It's not technically 'authentic' Tom Yum Gong, but hey, I'm just a white boy from Oklahoma... ;-)
Ingredients
3-6 cups water/broth(chicken broth works well as a {somewhat}blank pallet) - adjust amounts to number of people/sizes of appetites
1 Tbsp sesame oil
2-3 Tbsp rice vinegar
1 Tbsp Szechuan chili paste (or more if you like it SPICY)
2 Tbsp fish sauce (recommend Squid brand)
2 Tbsp Kikkoman soy sauce (the ONLY brand I'll use)

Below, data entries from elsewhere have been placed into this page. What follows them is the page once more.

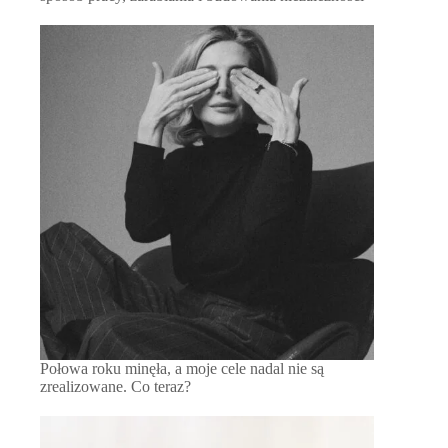
Połowa roku minęła, a moje cele nadal nie są
zrealizowane. Co teraz?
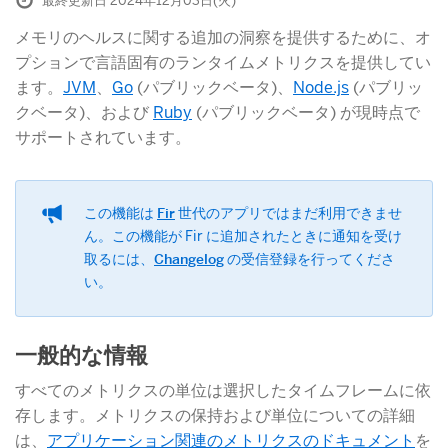
最終更新日 2024年12月03日(火)
メモリのヘルスに関する追加の洞察を提供するために、オ
プションで言語固有のランタイムメトリクスを提供してい
ます。
JVM
​、
Go
​ (パブリックベータ)、
Node.js
​ (パブリッ
クベータ)、および
Ruby
​ (パブリックベータ) が現時点で
サポートされています。
この機能は
Fir
​ 世代のアプリではまだ利用できませ
ん。この機能が Fir に追加されたときに通知を受け
取るには、
Changelog
​ の受信登録を行ってくださ
い。
一般的な情報
すべてのメトリクスの単位は選択したタイムフレームに依
存します。メトリクスの保持および単位についての詳細
は、
アプリケーション関連のメトリクスのドキュメント
​を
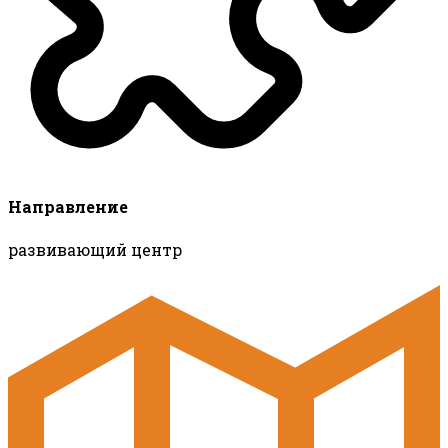
Направление
развивающий центр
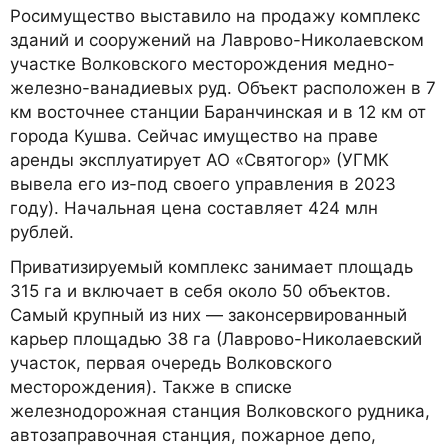
Росимущество выставило на продажу комплекс
зданий и сооружений на Лаврово-Николаевском
участке Волковского месторождения медно-
железно-ванадиевых руд. Объект расположен в 7
км восточнее станции Баранчинская и в 12 км от
города Кушва. Сейчас имущество на праве
аренды эксплуатирует АО «Святогор» (УГМК
вывела его из-под своего управления в 2023
году). Начальная цена составляет 424 млн
рублей.
Приватизируемый комплекс занимает площадь
315 га и включает в себя около 50 объектов.
Самый крупный из них — законсервированный
карьер площадью 38 га (Лаврово-Николаевский
участок, первая очередь Волковского
месторождения). Также в списке
железнодорожная станция Волковского рудника,
автозаправочная станция, пожарное депо,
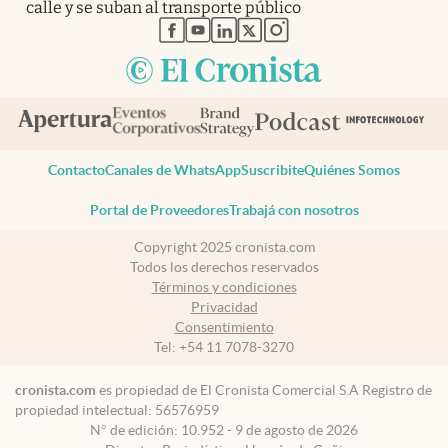
calle y se suban al transporte público
abre en nueva pestaña
abre en nueva pestaña
abre en nueva pestaña
abre en nueva pestaña
abre en nueva pestaña
Contacto
Canales de WhatsApp
Suscribite
Quiénes Somos
Portal de Proveedores
Trabajá con nosotros
Copyright 2025 cronista.com
Todos los derechos reservados
Términos y condiciones
Privacidad
Consentimiento
Tel:
+54 11 7078-3270
cronista.com
es propiedad de El Cronista Comercial S.A Registro de
propiedad intelectual: 56576959
N° de edición: 10.952 - 9 de agosto de 2026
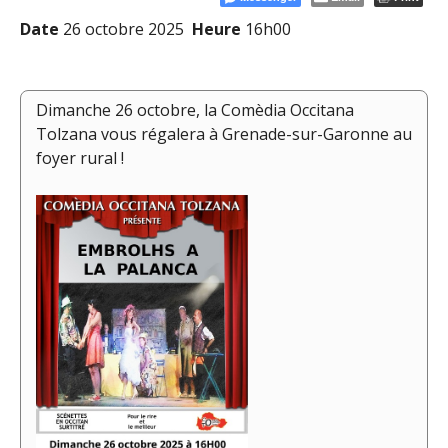
Date
26 octobre 2025
Heure
16h00
Dimanche 26 octobre, la Comèdia Occitana
Tolzana vous régalera à Grenade-sur-Garonne au
foyer rural !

5 button mushrooms, sliced
2 scallions, sliced
1 Tbsp garlic, minced
1 Tbsp ginger, minced
2 cups napa cabbage, roughly chopped
handful of medium-large shrimp
ramen noodles - again, vary the amount depending on numbers of people eating/appetites, etc.
Sprinkle of cilantro
spritz of lime juice
How-to do it
Get the water/broth on the fire and bring to a boil. Start adding in the sauces/flavorings, then add the vegetables - for the last 2-3 minutes, add in the shrimp & ramen. Once the ingredients start going in, the TOTAL cooking time is maybe 6 minutes. You do NOT wanna reduce the vegetables to mush... they're cooked, but still have some 'bite'. Serve up each bowl and add a sprinkle of chopped cilantro and a spritz of lime juice.
This is soooooooo freaking good!
Sorry I didn't take a picture for this... I dove in and was eating before I thought "hey, I should post this recipe!". DOH!